Last week, the Giants were able to beat the Redskins by recognizing the coverage. Eli Manning knew he could hit Victor Cruz over the top because Washington, at the end of the game, was running the same schemes it had shown in the two-minute drill at the end of the first half. But even that was cutting-edge defense compared to the Panthers' yesterday, which resembled nothing so much as that Far Side cartoon of the kid pushing on the door labeled "pull."
The Bears started at their own 22 with 2:27 remaining, only needing a field goal. After a dump pass to Matt Forte, here's how their drive went: Slant to Brandon Marshall. Slant to Earl Bennett. Slant to Brandon Marshall. Incompletion. Slant to Brandon Marshall. Slant to Brandon Marshall. Forte run. Field goal, game.
Lots of people noticed the lack of variety. Jay Cutler, for one:
"They were playing one coverage, and we just kept hitting them and hitting them and hitting them," Cutler said. "That's pretty much it."
Perhaps more mutinously, a pair of Panthers commented on the unimaginative and ineffective defense, all but throwing defensive coordinator Sean McDermott (and defensive-minded head coach Ron Rivera) under the bus:
"They did the same play at the end, I think four or five times in a row and they got the win," [cornerback Captain] Munnerlyn said. "I just play the defense they call but you gotta switch it up. I felt like Jay Cutler, he knew what we were in. So he knew the weakness of the defense and they attacked it."
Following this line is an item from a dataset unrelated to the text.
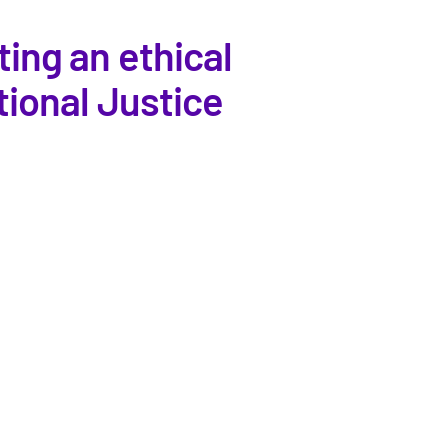
ing an ethical
tional Justice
"They threw the same pass play all the way down the field," said strong safety Charles Godfrey, who was on the backside on the throws to Marshall. "It wasn't nothing they were doing. It was what we were in, the coverage we were in. That was a great play for that coverage. And they just ran that play all the way down the field. The coverage we were in, we stayed in that coverage. That's what happened."
The prevent defense was clearly designed by a fool or a madman or a double agent. I don't believe it has ever worked with more than 30 seconds on the clock. The Panthers had forced three turnovers and four punts on the afternoon, so the ultra-recent history suggested they had a decent chance of stopping the Bears drive with their normal schemes. Instead they were content to play soft, on top, and give Chicago all the 10-yard passes they could fit into 2:27. This was more than enough for Robbie Gould's comfort.
Ron Rivera's explanation—"If you jump (the route) and they double-move you, now all of a sudden it's a touchdown or the ball is in field goal range"—rings hollow, the words of a coach content to lose as long as it's not in spectacular, embarrassing fashion. With his own players noting it was the play-calling and not the execution that cost Carolina the game, I'd say Rivera failed.